Saved entries
────
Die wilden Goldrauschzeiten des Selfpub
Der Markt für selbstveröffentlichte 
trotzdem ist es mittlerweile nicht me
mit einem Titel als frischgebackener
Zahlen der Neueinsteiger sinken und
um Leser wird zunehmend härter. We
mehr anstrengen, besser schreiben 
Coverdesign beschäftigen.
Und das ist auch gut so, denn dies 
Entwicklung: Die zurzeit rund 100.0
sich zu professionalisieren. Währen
────
Problem requirements: Copy all of the data exactly.

Answer section:
Die wilden Goldrauschzeiten des Selfpub
Der Markt für selbstveröffentlichte 
trotzdem ist es mittlerweile nicht me
mit einem Titel als frischgebackener
Zahlen der Neueinsteiger sinken und
um Leser wird zunehmend härter. We
mehr anstrengen, besser schreiben 
Coverdesign beschäftigen.
Und das ist auch gut so, denn dies 
Entwicklung: Die zurzeit rund 100.0
sich zu professionalisieren. Währen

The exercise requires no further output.